(Beginning of GIVEN INFORMATION)

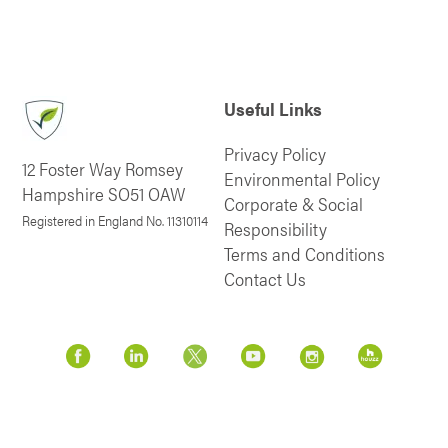
Useful Links
Privacy Policy
12 Foster Way Romsey
Environmental Policy
Hampshire SO51 OAW
Corporate & Social
Registered in England No. 11310114
Responsibility
Terms and Conditions
Contact Us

(End of GIVEN INFORMATION)

→ **EXERCISE BRIEF**:
Print each line, starting with the one that contains "Environmental Policy" and ending with the last line of the data, exactly as it stands and with no other lines.

→ **WRITTEN ANSWER**:
Environmental Policy
Hampshire SO51 OAW
Corporate & Social
Registered in England No. 11310114
Responsibility
Terms and Conditions
Contact Us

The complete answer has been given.